Four Maplewood Elementary students and two adults on the bus were not injured, officials said.

MARION COUNTY, FL — A 76-year-old Silver Springs man died Wednesday after his pickup truck collided with a Marion County school bus on State Road 40 near Southeast 177th Avenue, the Florida Highway Patrol said.

The crash drew a large emergency response and briefly blocked traffic along a rural stretch of State Road 40 east of Ocala. The school bus was carrying four Maplewood Elementary School students, a driver and an aide. Officials said all six people on the bus were not injured. The pickup driver was trapped in the wreckage, removed by rescue crews and taken to a hospital as a trauma alert before he died.

The crash was reported around 2:45 p.m. Wednesday, as the school day was ending and the bus was taking students home. Troopers said the bus was traveling east on State Road 40 and tried to turn left near Southeast 177th Avenue when it collided with the oncoming pickup truck. The pickup was towing a trailer, according to early reports from the scene. Florida Highway Patrol investigators said preliminary evidence showed the bus failed to yield while making the turn. The agency said its final crash report had not been completed, and the finding could be updated as investigators review statements, vehicle damage, roadway evidence and any available video.

Marion County Fire Rescue said crews found the pickup driver trapped after the collision and worked to remove him from the vehicle. He was taken to a hospital with serious injuries and later died. Officials identified him only as a 76-year-old man from Silver Springs. The students on the bus were ages 5, 6, 7 and 10, troopers said. The bus also carried a driver and a 58-year-old aide from Ocala. No injuries were reported among the students or school employees. The Marion County Sheriff’s Office said the roadway reopened shortly before 4 p.m. after emergency crews and investigators cleared the scene.

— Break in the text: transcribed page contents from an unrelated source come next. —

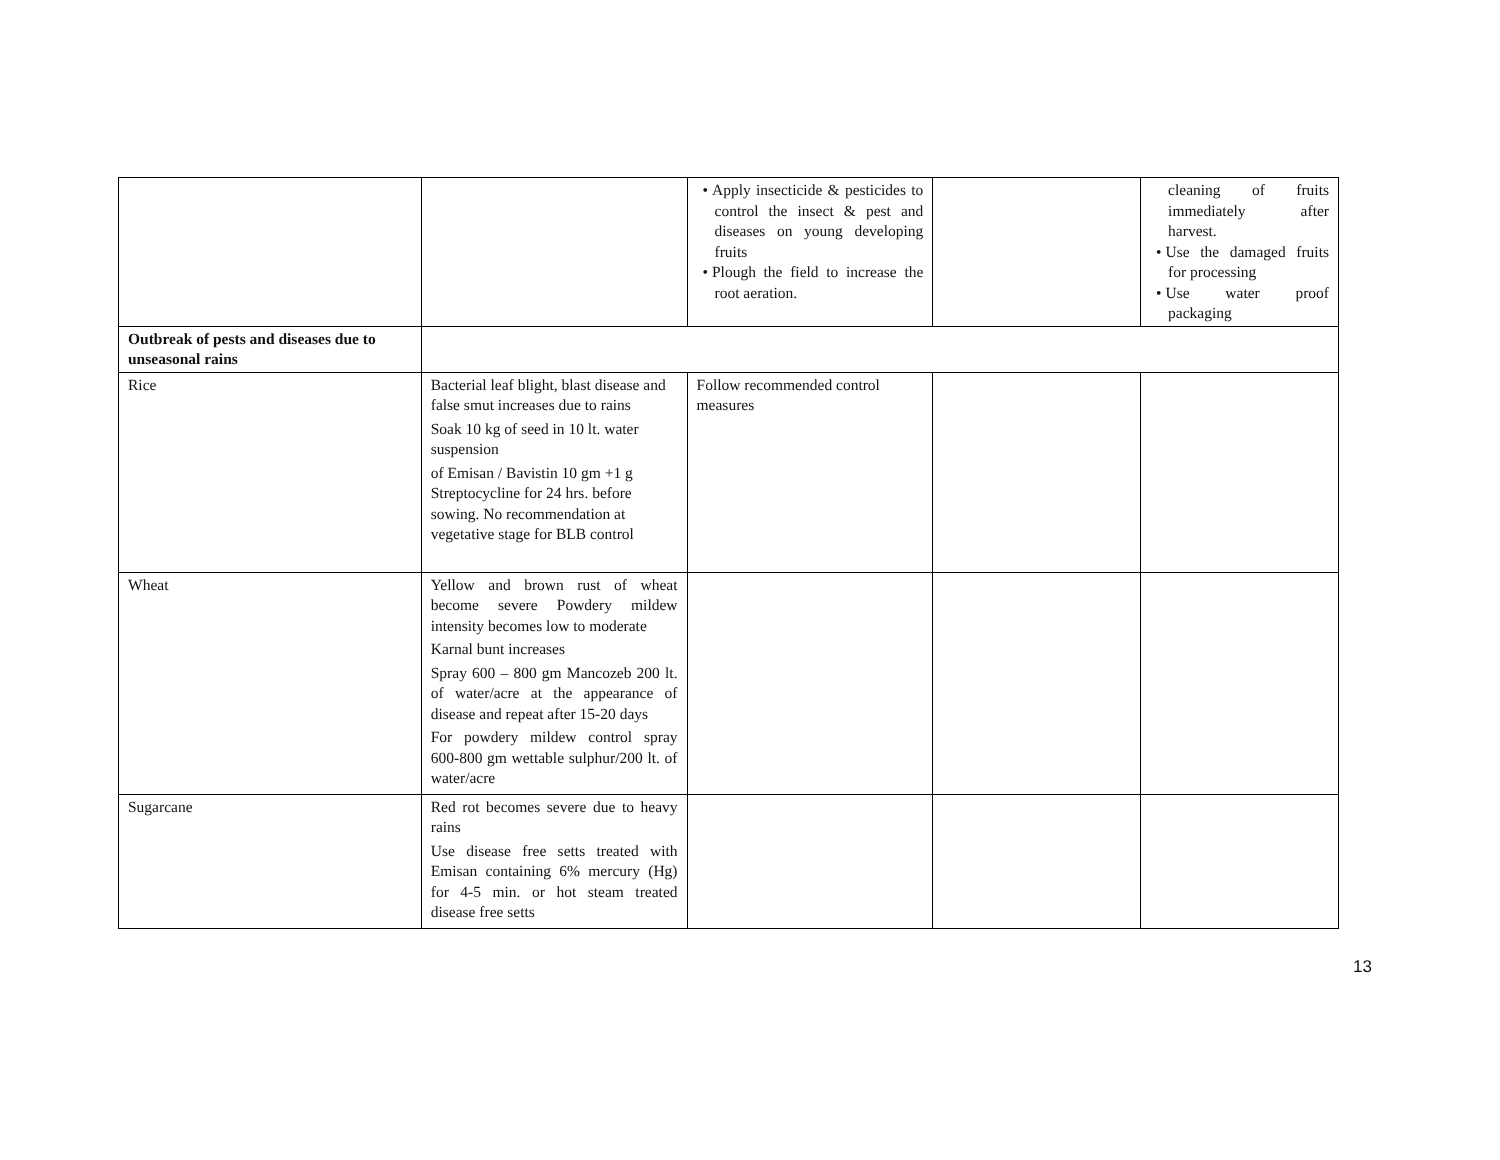| | | • Apply insecticide & pesticides to control the insect & pest and diseases on young developing fruits • Plough the field to increase the root aeration. | | cleaning of fruits immediately after harvest. • Use the damaged fruits for processing • Use water proof packaging |
| Outbreak of pests and diseases due to unseasonal rains | | | | |
| Rice | Bacterial leaf blight, blast disease and false smut increases due to rains Soak 10 kg of seed in 10 lt. water suspension of Emisan / Bavistin 10 gm +1 g Streptocycline for 24 hrs. before sowing. No recommendation at vegetative stage for BLB control | Follow recommended control measures | | |
| Wheat | Yellow and brown rust of wheat become severe Powdery mildew intensity becomes low to moderate Karnal bunt increases Spray 600 – 800 gm Mancozeb 200 lt. of water/acre at the appearance of disease and repeat after 15-20 days For powdery mildew control spray 600-800 gm wettable sulphur/200 lt. of water/acre | | | |
| Sugarcane | Red rot becomes severe due to heavy rains Use disease free setts treated with Emisan containing 6% mercury (Hg) for 4-5 min. or hot steam treated disease free setts | | | |
13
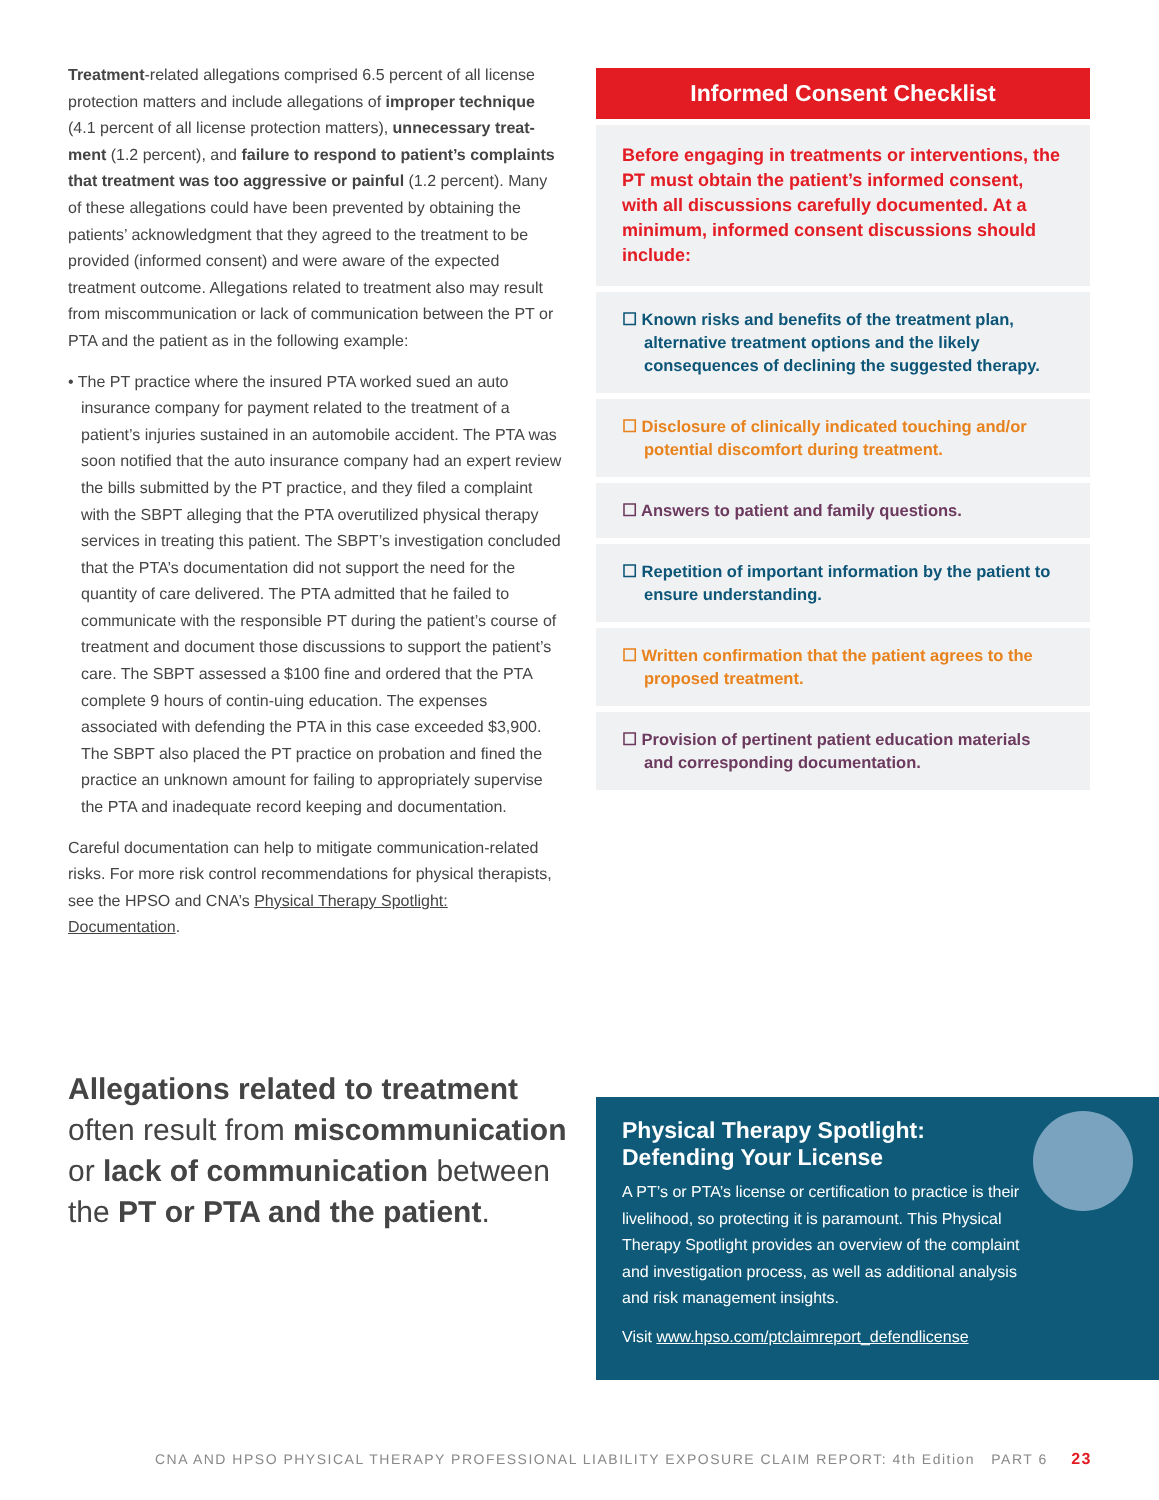Treatment-related allegations comprised 6.5 percent of all license protection matters and include allegations of improper technique (4.1 percent of all license protection matters), unnecessary treat-ment (1.2 percent), and failure to respond to patient’s complaints that treatment was too aggressive or painful (1.2 percent). Many of these allegations could have been prevented by obtaining the patients’ acknowledgment that they agreed to the treatment to be provided (informed consent) and were aware of the expected treatment outcome. Allegations related to treatment also may result from miscommunication or lack of communication between the PT or PTA and the patient as in the following example:
• The PT practice where the insured PTA worked sued an auto insurance company for payment related to the treatment of a patient’s injuries sustained in an automobile accident. The PTA was soon notified that the auto insurance company had an expert review the bills submitted by the PT practice, and they filed a complaint with the SBPT alleging that the PTA overutilized physical therapy services in treating this patient. The SBPT’s investigation concluded that the PTA’s documentation did not support the need for the quantity of care delivered. The PTA admitted that he failed to communicate with the responsible PT during the patient’s course of treatment and document those discussions to support the patient’s care. The SBPT assessed a $100 fine and ordered that the PTA complete 9 hours of contin-uing education. The expenses associated with defending the PTA in this case exceeded $3,900. The SBPT also placed the PT practice on probation and fined the practice an unknown amount for failing to appropriately supervise the PTA and inadequate record keeping and documentation.
Careful documentation can help to mitigate communication-related risks. For more risk control recommendations for physical therapists, see the HPSO and CNA’s Physical Therapy Spotlight: Documentation.
Informed Consent Checklist
Before engaging in treatments or interventions, the PT must obtain the patient’s informed consent, with all discussions carefully documented. At a minimum, informed consent discussions should include:
☐ Known risks and benefits of the treatment plan, alternative treatment options and the likely consequences of declining the suggested therapy.
☐ Disclosure of clinically indicated touching and/or potential discomfort during treatment.
☐ Answers to patient and family questions.
☐ Repetition of important information by the patient to ensure understanding.
☐ Written confirmation that the patient agrees to the proposed treatment.
☐ Provision of pertinent patient education materials and corresponding documentation.
Allegations related to treatment often result from miscommunication or lack of communication between the PT or PTA and the patient.
Physical Therapy Spotlight:
Defending Your License
A PT’s or PTA’s license or certification to practice is their livelihood, so protecting it is paramount. This Physical Therapy Spotlight provides an overview of the complaint and investigation process, as well as additional analysis and risk management insights.
Visit www.hpso.com/ptclaimreport_defendlicense
CNA AND HPSO PHYSICAL THERAPY PROFESSIONAL LIABILITY EXPOSURE CLAIM REPORT: 4th Edition PART 6 23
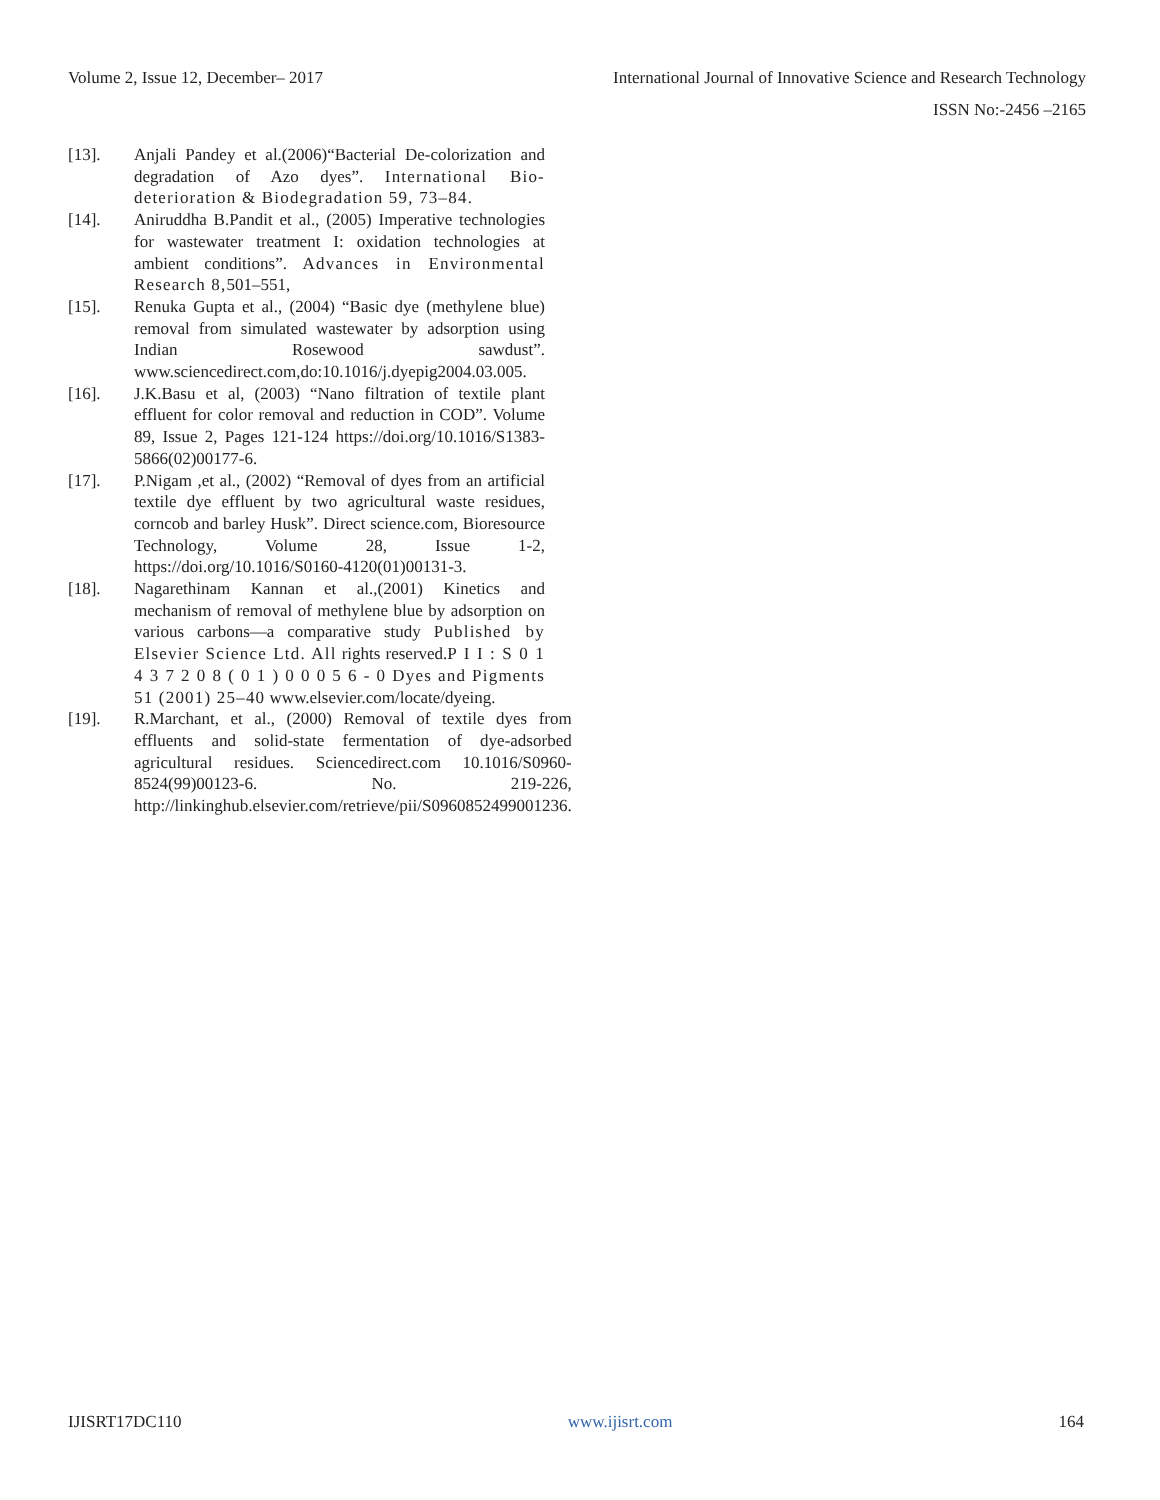Volume 2, Issue 12, December– 2017 International Journal of Innovative Science and Research Technology
ISSN No:-2456 –2165
[13]. Anjali Pandey et al.(2006)“Bacterial De-colorization and degradation of Azo dyes”. International Bio-deterioration & Biodegradation 59, 73–84.
[14]. Aniruddha B.Pandit et al., (2005) Imperative technologies for wastewater treatment I: oxidation technologies at ambient conditions”. Advances in Environmental Research 8, 501–551,
[15]. Renuka Gupta et al., (2004) “Basic dye (methylene blue) removal from simulated wastewater by adsorption using Indian Rosewood sawdust”. www.sciencedirect.com,do:10.1016/j.dyepig2004.03.005.
[16]. J.K.Basu et al, (2003) “Nano filtration of textile plant effluent for color removal and reduction in COD”. Volume 89, Issue 2, Pages 121-124 https://doi.org/10.1016/S1383-5866(02)00177-6.
[17]. P.Nigam ,et al., (2002) “Removal of dyes from an artificial textile dye effluent by two agricultural waste residues, corncob and barley Husk”. Direct science.com, Bioresource Technology, Volume 28, Issue 1-2, https://doi.org/10.1016/S0160-4120(01)00131-3.
[18]. Nagarethinam Kannan et al.,(2001) Kinetics and mechanism of removal of methylene blue by adsorption on various carbons—a comparative study Published by Elsevier Science Ltd. All rights reserved.P I I : S 0 1 4 3 7 2 0 8 ( 0 1 ) 0 0 0 5 6 - 0 Dyes and Pigments 51 (2001) 25–40 www.elsevier.com/locate/dyeing.
[19]. R.Marchant, et al., (2000) Removal of textile dyes from effluents and solid-state fermentation of dye-adsorbed agricultural residues. Sciencedirect.com 10.1016/S0960-8524(99)00123-6. No. 219-226, http://linkinghub.elsevier.com/retrieve/pii/S0960852499001236.
IJISRT17DC110 www.ijisrt.com 164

The Marion County School District said the bus was assigned to Maplewood Elementary School. The district said it would wait for the Florida Highway Patrol’s official crash report before deciding whether any discipline or further action would follow. District officials also said the bus has cameras, but they would not release video from inside the bus because of student privacy. The crash happened during a busy period for school transportation, when buses are often making frequent stops and turns on two-lane roads. State Road 40 runs through parts of Marion County with long stretches of rural traffic, residential driveways and intersections used by school vehicles, commuters and trucks.

The collision came after other recent school bus incidents in Central Florida. In April, troopers said a pickup truck rear-ended a Marion County school bus and left the scene, injuring nine students. The suspected driver in that case was later arrested. In Lake County, video showed a school bus swerving into oncoming traffic while students were aboard, and the district said that driver would receive additional training. In Sumter County, a school bus driver was arrested after a train clipped a bus carrying students. Authorities said that case involved warning lights and crossing arms at a railroad crossing. Those incidents have added attention to school bus safety across the region.

No citations had been issued in Wednesday’s Marion County crash as of the latest update. Florida Highway Patrol officials said any decision on citations would wait until the investigation is complete. Investigators are expected to review the bus route, the turn movement, driver statements, vehicle positions, camera footage and any witness accounts. The school district said it would base any personnel decision on the official findings. The name of the pickup driver had not been released, and officials had not announced whether speed, impairment, distraction or road conditions were factors.

Witness Lorie Provancher, who said she was driving behind the school bus, described the moments after the crash and said bystanders could not reach the trapped driver before rescue crews arrived. Provancher said the man was calling for help from inside the pickup. “The gentleman was screaming for someone to get him out of his truck,” she said. “All we could do was I was on the phone with 911.” She said she and others tried to reassure him that help was coming. The crash left visible damage to the pickup and brought tow trucks, deputies, firefighters and troopers to the road as traffic was diverted.

The investigation remains open Wednesday night. The next major step is the Florida Highway Patrol’s completed crash report, which the school district said it will review before making any disciplinary decision.

Author note: Last updated May 6, 2026.